ECLI:NL:RBDHA:2025:5048

Rechtbank Den Haag

Datum uitspraak
25 maart 2025
Publicatiedatum
27 maart 2025
Zaaknummer
NL25.11033
Instantie
Rechtbank Den Haag
Type
Uitspraak
Procedures
  • Eerste aanleg - enkelvoudig
Vindplaatsen
  • Rechtspraak.nl
AI samenvatting door LexboostAutomatisch gegenereerd

Bewaring van eiser in het kader van vreemdelingenrecht en de rechtmatigheid van de inbewaringstelling

Op 25 maart 2025 heeft de Rechtbank Den Haag uitspraak gedaan in een zaak betreffende de bewaring van een eiser door de minister van Asiel en Migratie.

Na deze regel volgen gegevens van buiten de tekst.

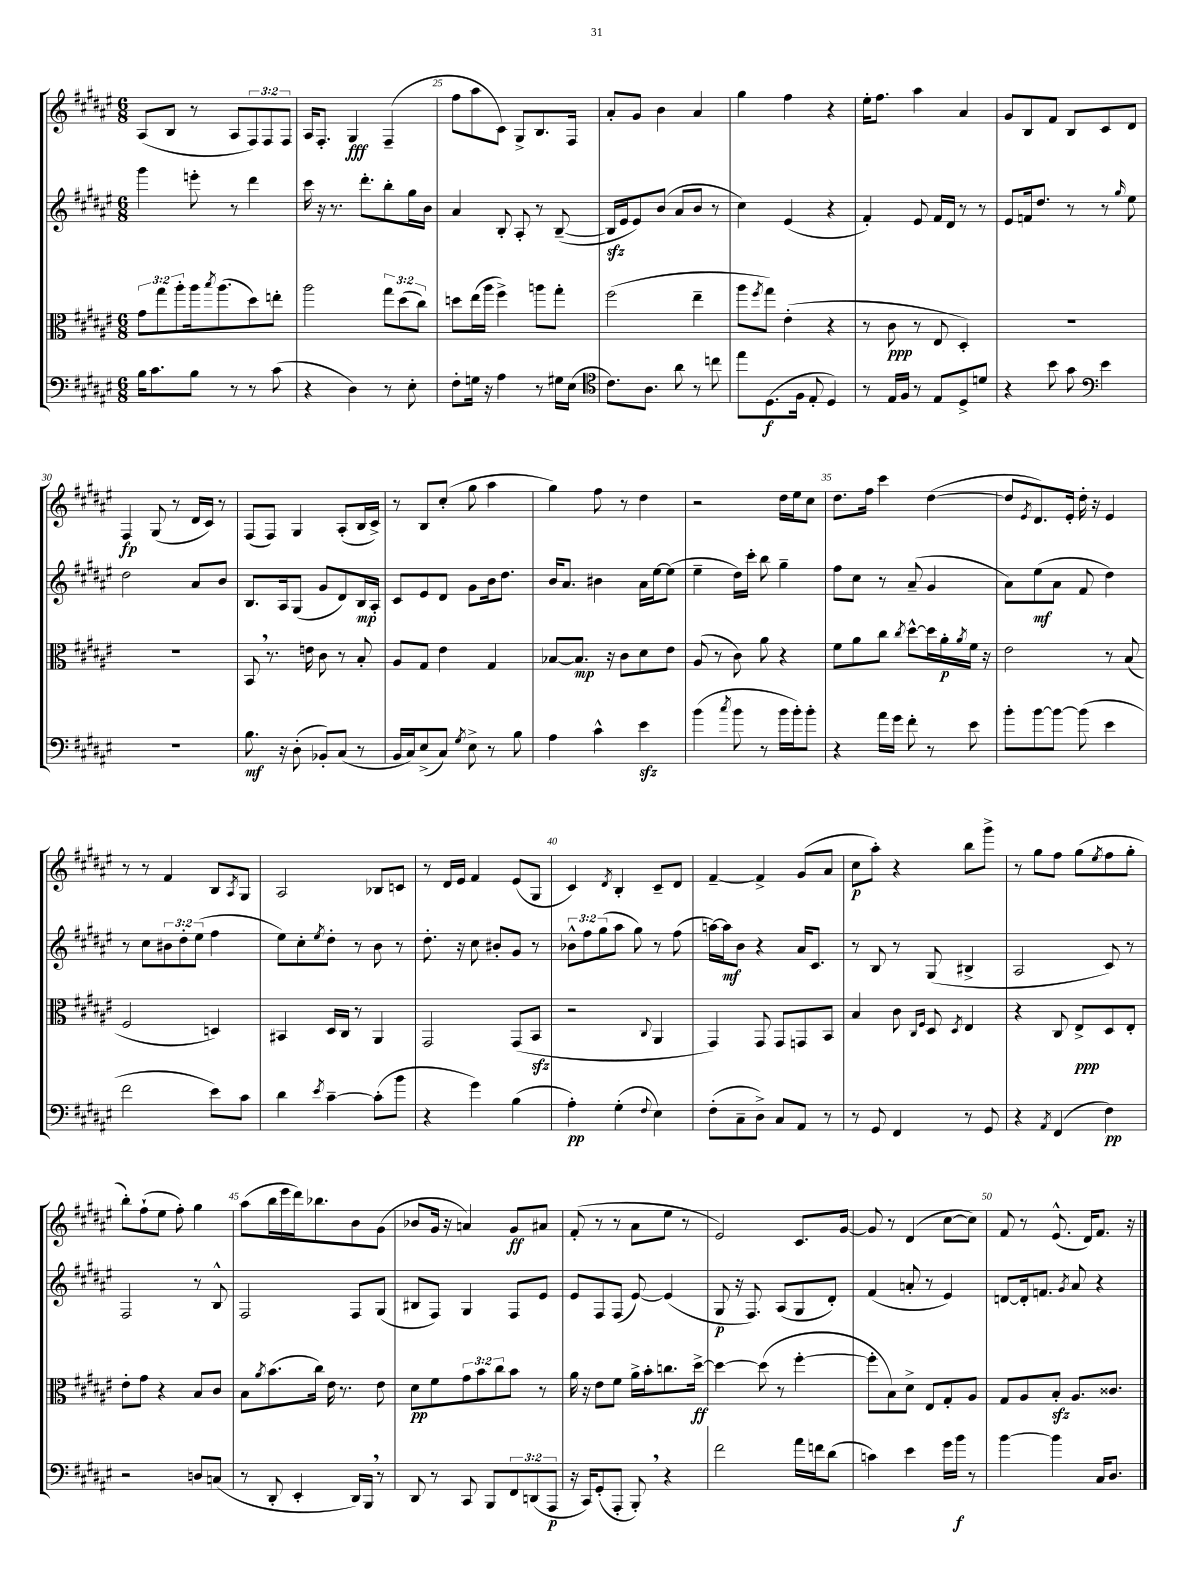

**kern	**dynam	**kern	**dynam	**kern	**dynam	**kern	**dynam
*part4	*part4	*part3	*part3	*part2	*part2	*part1	*part1
*staff4	*staff4	*staff3	*staff3	*staff2	*staff2	*staff1	*staff1
*clefF4	*	*clefC3	*	*clefG2	*	*clefG2	*
*k[f#c#g#d#a#e#]	*	*k[f#c#g#d#a#e#]	*	*k[f#c#g#d#a#e#]	*	*k[f#c#g#d#a#e#]	*
*M6/8	*	*M6/8	*	*M6/8	*	*M6/8	*
=23	=23	=23	=23	=23	=23	=23	=23
16B\KL	.	12g#\L	.	4ggg#\	.	(8A#/L	.
8.c#\	.	.	.	.	.	.	.
.	.	12gg#\	.	.	.	.	.
.	.	.	.	.	.	8B/J	.
.	.	12aa#'\	.	.	.	.	.
8B\J	.	16aa#\k	.	8eeen'\	.	8r	.
.	.	8qbb/	.	.	.	.	.
.	.	(8.aa#\	.	.	.	.	.
8r	.	.	.	8r	.	8A#/L	.
8r	.	8dd#\)	.	4ddd#\	.	12F#/)	.
.	.	.	.	.	.	12F#/	.
(8c#\	.	8een'\J	.	.	.	.	.
.	.	.	.	.	.	12F#/J	.
=24	=24	=24	=24	=24	=24	=24	=24
4r	.	2aa#\	.	16ccc#\	.	16A#/KL	.
.	.	.	.	16r	.	8.F#'/J	.
.	.	.	.	8.r	.	.	.
4D#\)	.	.	.	.	.	4G#/	fff
.	.	.	.	8.ddd#'\L	.	.	.
8r	.	12gg#\L	.	8bb'\	.	(4F#~/	.
.	.	(12dd#\	.	.	.	.	.
8E#'\	.	.	.	16gg#\L	.	.	.
.	.	12cc#\J)	.	.	.	.	.
.	.	.	.	16b\JJ	.	.	.
=25	=25	=25	=25	=25	=25	=25	=25
8F#'\L	.	8ddn\L	.	4a#/	.	8ff#\L	.
16Gn\Jk	.	(16ee#\L	.	.	.	8aa#\	.
16r	.	16aa#\JJ	.	.	.	.	.
4A#\	.	4ff#^\)	.	8B'/	.	8c#\J)	.
.	.	.	.	8A#'/	.	8G#^/L	.
8r	.	8aan\L	.	8r	.	8.B/	.
16G#X\LL	.	8gg#'\J	.	([8B~/	.	.	.
(16E#\JJ	.	.	.	.	.	16F#/Jk	.
=26	=26	=26	=26	=26	=26	=26	=26
*clefC4	*	*	*	*	*	*	*
8.c#\L)	.	(2ff#\	.	16Bzz/LL]	.	8a#'/L	.
.	.	.	.	16e#/J	.	.	.
.	.	.	.	8e#/)	.	8g#/J	.
8.A#\J	.	.	.	.	.	.	.
.	.	.	.	(8b/J	.	4b\	.
8a#\	.	.	.	8a#/L	.	.	.
8r	.	4ee#~\	.	8b/J	.	4a#/	.
8ccn\	.	.	.	8r	.	.	.
=27	=27	=27	=27	=27	=27	=27	=27
8ee#\L	.	8aa#\L	.	4cc#\)	.	4gg#\	.
.	.	8qff#/	.	.	.	.	.
(8.D#\	f	8gg#\J)	.	.	.	.	.
.	.	(4e#'\	.	(4e#/	.	4ff#\	.
16F#\Jk	.	.	.	.	.	.	.
8E#'/	.	.	.	.	.	.	.
4D#/)	.	4r	.	4r	.	4r	.
=28	=28	=28	=28	=28	=28	=28	=28
8r	.	8r	.	4f#'/)	.	16ee#'\KL	.
.	.	.	.	.	.	8.ff#\J	.
16E#/LL	.	8c#\	ppp	.	.	.	.
16F#/JJ	.	.	.	.	.	.	.
8r	.	8r	.	8e#/	.	4aa#\	.
8E#/L	.	8E#/	.	16f#/LL	.	.	.
.	.	.	.	16d#/JJ	.	.	.
8D#^/	.	4D#'/)	.	8r	.	4a#/	.
8dn/J	.	.	.	8r	.	.	.
=29	=29	=29	=29	=29	=29	=29	=29
4r	.	2.r	.	8e#/L	.	8g#/L	.
.	.	.	.	16fn/k	.	8B/	.
.	.	.	.	8.dd#/J	.	.	.
8b\	.	.	.	.	.	8f#/J	.
8g#\	.	.	.	8r	.	8B/L	.
*clefF4	*	*	*	*	*	*	*
4e#\	.	.	.	8r	.	8c#/	.
.	.	.	.	16qqgg#/	.	.	.
.	.	.	.	8ee#\	.	8d#/J	.
!!LO:LB:g=z
=30	=30	=30	=30	=30	=30	=30	=30
2.r	.	2.r	.	2dd#\	.	4F#/	fp
.	.	.	.	.	.	(8G#/	.
.	.	.	.	.	.	8r	.
.	.	.	.	8a#/L	.	16d#/LL	.
.	.	.	.	.	.	16c#/JJ)	.
.	.	.	.	8b/J	.	8r	.
=31	=31	=31	=31	=31	=31	=31	=31
8.B\	mf	8BB,/	.	8.B/L	.	(8F#/L	.
.	.	8.r	.	.	.	8F#/J)	.
16r	.	.	.	16A#/k	.	.	.
(8D#'\	.	.	.	(8G#/J	.	4G#/	.
.	.	16en\	.	.	.	.	.
8BB-X'/L)	.	8c#\	.	8g#/L	.	.	.
(8C#/J	.	8r	.	8d#/)	.	(8A#'/L	.
8r	.	8B'/	.	16B/L	mp	16B/L	.
.	.	.	.	16A#'/JJ	.	16c#^/JJ)	.
=32	=32	=32	=32	=32	=32	=32	=32
16BB/LL	.	8A#/L	.	8c#/L	.	8r	.
16C#/J)	.	.	.	.	.	.	.
(8E#^/	.	8G#/J	.	8e#/	.	8B/L	.
8C#/J)	.	4e#\	.	8d#/J	.	(8cc#'/J	.
8qG#/	.	.	.	.	.	.	.
8E#^\	.	.	.	8g#\L	.	8gg#\	.
8r	.	4G#/	.	16b\k	.	4aa#\	.
.	.	.	.	8.dd#\J	.	.	.
8B\	.	.	.	.	.	.	.
=33	=33	=33	=33	=33	=33	=33	=33
4A#\	.	[8B-X/L	.	16b/KL	.	4gg#\)	.
.	.	.	.	8.a#/J	.	.	.
.	.	8.B-/J]	mp	.	.	.	.
4c#^^\	.	.	.	4b#X\	.	8ff#\	.
.	.	16r	.	.	.	.	.
.	.	8c#\L	.	.	.	8r	.
4e#zz\	.	8d#\	.	16a#\LL	.	4dd#\	.
.	.	.	.	[16ee#\J	.	.	.
.	.	8e#\J	.	(8ee#\J]	.	.	.
=34	=34	=34	=34	=34	=34	=34	=34
(4b\	.	(8A#/	.	4ee#~\	.	2r	.
.	.	8r	.	.	.	.	.
8qcc#/	.	.	.	.	.	.	.
8b\	.	8c#\)	.	16dd#\LL)	.	.	.
.	.	.	.	16ccc#'\JJ	.	.	.
8r	.	8a#\	.	8bb\	.	.	.
16b\LL	.	4r	.	4gg#~\	.	16dd#\LL	.
16b'\J)	.	.	.	.	.	16ee#\J	.
8b'\J	.	.	.	.	.	8cc#\J	.
=35	=35	=35	=35	=35	=35	=35	=35
4r	.	8f#\L	.	8ff#\L	.	8.dd#\L	.
.	.	8a#\	.	8cc#\J	.	.	.
.	.	.	.	.	.	16ff#\Jk	.
16a#\LL	.	8cc#\J	.	8r	.	4ccc#\	.
16g#\JJ	.	.	.	.	.	.	.
.	.	8qcc#/	.	.	.	.	.
8f#'\	.	[8dd#^^\L	.	(8a#~/	.	.	.
8r	.	16dd#\L]	.	4g#/	.	([4dd#\	.
.	.	16a#'\	p	.	.	.	.
.	.	8qa#/	.	.	.	.	.
8e#\	.	16f#\JJ	.	.	.	.	.
.	.	16r	.	.	.	.	.
=36	=36	=36	=36	=36	=36	=36	=36
8b'\L	.	2e#\	.	8a#\L)	.	8dd#/L]	.
.	.	.	.	.	.	8qe#/	.
[8b\	.	.	.	(8ee#\	mf	8.d#/)	.
8b\J_	.	.	.	8a#\J	.	.	.
.	.	.	.	.	.	16e#'/Jk	.
(8b\]	.	.	.	8f#/	.	16dd#'\	.
.	.	.	.	.	.	16r	.
4e#\	.	8r	.	4dd#\)	.	4e#/	.
.	.	(8B/	.	.	.	.	.
!!LO:LB:g=z
=37	=37	=37	=37	=37	=37	=37	=37
2f#\	.	2F#/	.	8r	.	8r	.
.	.	.	.	8cc#\L	.	8r	.
.	.	.	.	12b#X\	.	4f#/	.
.	.	.	.	12dd#'\	.	.	.
.	.	.	.	(12ee#\J	.	.	.
8e#\L)	.	4Dn/)	.	4ff#\	.	8B/L	.
.	.	.	.	.	.	8qA#/	.
8c#\J	.	.	.	.	.	8G#/J	.
=38	=38	=38	=38	=38	=38	=38	=38
4d#\	.	4BB#X/	.	8ee#\L)	.	2A#/	.
.	.	.	.	8cc#'\	.	.	.
8qe#/	.	.	.	8qee#/	.	.	.
[4c#~\	.	16D#/LL	.	8dd#'\J	.	.	.
.	.	16C#/JJ	.	.	.	.	.
.	.	8r	.	8r	.	.	.
(8c#'\L]	.	4AA#/	.	8b\	.	8B-X/L	.
8b\J	.	.	.	8r	.	8cn/J	.
=39	=39	=39	=39	=39	=39	=39	=39
4r	.	2GG#/	.	8.dd#'\	.	8r	.
.	.	.	.	.	.	16d#/LL	.
.	.	.	.	16r	.	16e#/JJ	.
4g#\)	.	.	.	8cc#\	.	4f#/	.
.	.	.	.	8b#X'/L	.	.	.
(4B\	.	(8GG#/L	.	8g#/J	.	(8e#/L	.
.	.	8BBzz/J	.	8r	.	8G#/J	.
=40	=40	=40	=40	=40	=40	=40	=40
4A#'\)	pp	2r	.	12b-X^^\L	.	4c#/)	.
.	.	.	.	12ff#\	.	.	.
.	.	.	.	(12gg#\	.	.	.
.	.	.	.	.	.	8qd#/	.
(4G#'\	.	.	.	8aa#\J	.	4B'/	.
.	.	.	.	8gg#\)	.	.	.
8qqF#/	.	8qqC#/	.	.	.	.	.
4E#\)	.	4AA#/	.	8r	.	8c#~/L	.
.	.	.	.	(8ff#\	.	8d#/J	.
=41	=41	=41	=41	=41	=41	=41	=41
(8F#'\L	.	4GG#/)	.	[16aan\LL)	.	[4f#~/	.
.	.	.	.	16aa\J]	mf	.	.
8C#~\	.	.	.	8b\J	.	.	.
8D#^\J)	.	8GG#/	.	4r	.	4f#^/]	.
8C#/L	.	8GG#/L	.	.	.	.	.
8AA#/J	.	8GGn/	.	16a#/KL	.	(8g#/L	.
.	.	.	.	8.c#/J	.	.	.
8r	.	8BB/J	.	.	.	8a#/J	.
=42	=42	=42	=42	=42	=42	=42	=42
8r	.	4B/	.	8r	.	8cc#\L	p
8GG#/	.	.	.	8B/	.	8aa#'\J)	.
4FF#/	.	8c#\	.	8r	.	4r	.
.	.	16qqC#/LL	.	.	.	.	.
.	.	16qqF#/JJ	.	.	.	.	.
.	.	8D#/	.	(8G#/	.	.	.
.	.	8qD#/	.	.	.	.	.
8r	.	4E#/	.	4B#X^/	.	8bb\L	.
8GG#/	.	.	.	.	.	8ggg#^\J	.
=43	=43	=43	=43	=43	=43	=43	=43
4r	.	4r	.	2A#/	.	8r	.
.	.	.	.	.	.	8gg#\L	.
8qAA#/	.	.	.	.	.	.	.
(4FF#/	.	8C#/	.	.	.	8ff#\J	.
.	.	8E#^/L	ppp	.	.	(8gg#\L	.
.	.	.	.	.	.	8qee#/	.
4F#\)	pp	8D#/	.	8c#/)	.	8ff#\	.
.	.	8E#'/J	.	8r	.	8gg#'\J	.
!!LO:LB:g=z
=44	=44	=44	=44	=44	=44	=44	=44
2r	.	8e#'\L	.	2F#/	.	8bb'\L)	.
.	.	8g#\J	.	.	.	(8ff#`\	.
.	.	4r	.	.	.	8ee#\J	.
.	.	.	.	.	.	8ff#'\)	.
8Dn/L	.	8B/L	.	8r	.	4gg#\	.
(8Cn/J	.	8c#/J	.	8B^^/	.	.	.
=45	=45	=45	=45	=45	=45	=45	=45
8r	.	8B\L	.	2F#/	.	(8aa#\L	.
.	.	8qa#/	.	.	.	.	.
8DD#'/	.	(8.b\	.	.	.	16bb\L	.
.	.	.	.	.	.	16eee#\	.
4EE#'/	.	.	.	.	.	16ddd#\J)	.
.	.	16cc#\Jk)	.	.	.	8.bb-X\	.
.	.	16e#\	.	.	.	.	.
.	.	8.r	.	.	.	.	.
16DD#/LL)	.	.	.	8F#/L	.	8b\	.
16BBB,/JJ	.	.	.	.	.	.	.
8r	.	8e#\	.	(8G#/J	.	(8g#\J	.
=46	=46	=46	=46	=46	=46	=46	=46
8DD#/	.	8d#\L	pp	8B#X/L	.	8b-X/L	.
8r	.	8f#\	.	8F#/J)	.	16g#/Jk	.
.	.	.	.	.	.	16r	.
8CC#/	.	12g#\	.	4G#/	.	4an/)	.
.	.	12b\	.	.	.	.	.
8BBB/L	.	.	.	.	.	.	.
.	.	12cc#\	.	.	.	.	.
12FF#/	.	8b\J	.	8F#/L	.	8g#/L	ff
(12DDn/	.	.	.	.	.	.	.
.	.	8r	.	8e#/J	.	8a#X/J	.
12AAA#/J	p	.	.	.	.	.	.
=47	=47	=47	=47	=47	=47	=47	=47
16r	.	16a#\	.	8e#/L	.	(8f#'/	.
16CC#/KL)	.	16r	.	.	.	.	.
(8GG#'/	.	8e#\L	.	8F#/	.	8r	.
8AAA#'/J	.	8f#\J	.	(8F#/J	.	8r	.
8BBB',/)	.	16a#^\LL	.	[8e#/)	.	8a#\L	.
.	.	16b'\J	.	.	.	.	.
4r	.	8.ccn\	.	(4e#/]	.	8ee#\J	.
.	.	.	.	.	.	8r	.
.	.	[16dd#^\Jk	ff	.	.	.	.
=48	=48	=48	=48	=48	=48	=48	=48
2f#\	.	4dd#\_	.	8G#/	p	2e#/)	.
.	.	.	.	16r	.	.	.
.	.	.	.	8.F#/)	.	.	.
.	.	(8dd#\]	.	.	.	.	.
.	.	8r	.	(8A#/L	.	.	.
16a#\LL	.	[4ff#'\	.	8G#/	.	8.c#/L	.
16fn\J	.	.	.	.	.	.	.
(8d#\J	.	.	.	8d#'/J)	.	.	.
.	.	.	.	.	.	[16g#/Jk	.
=49	=49	=49	=49	=49	=49	=49	=49
4cn\)	.	8ff#'\L]	.	(4f#/	.	8g#/]	.
.	.	8B\)	.	.	.	8r	.
4e#\	.	8d#^\J	.	8an'/	.	(4d#/	.
.	.	8E#/L	.	8r	.	.	.
16g#\LL	.	8G#'/	.	4e#/)	.	[8cc#\L	.
16b\JJ	f	.	.	.	.	.	.
8r	.	8A#/J	.	.	.	8cc#\J])	.
=50	=50	=50	=50	=50	=50	=50	=50
[4b\	.	8G#/L	.	[8dn/L	.	8f#/	.
.	.	8A#/	.	16d'/k]	.	8r	.
.	.	.	.	8.fn/J	.	.	.
4b\]	.	8Bzz'/J	.	.	.	(8.e#^^/	.
.	.	.	.	8qg#/	.	.	.
.	.	8.A#/L	.	8a#/	.	.	.
.	.	.	.	.	.	16d#/KL)	.
16C#/KL	.	.	.	4r	.	8.f#/J	.
8.D#/J	.	8.c##X/J	.	.	.	.	.
.	.	.	.	.	.	16r	.
==	==	==	==	==	==	==	==
*-	*-	*-	*-	*-	*-	*-	*-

De minister had op 6 maart 2025 de maatregel van bewaring opgelegd op basis van artikel 59a, eerste lid, van de Vreemdelingenwet 2000. Eiser heeft hiertegen beroep ingesteld, dat tevens als verzoek om schadevergoeding moet worden aangemerkt. Tijdens de zitting op 18 maart 2025, die via een beeldverbinding plaatsvond, was eiser aanwezig met zijn gemachtigde, terwijl de minister vertegenwoordigd was door zijn gemachtigde.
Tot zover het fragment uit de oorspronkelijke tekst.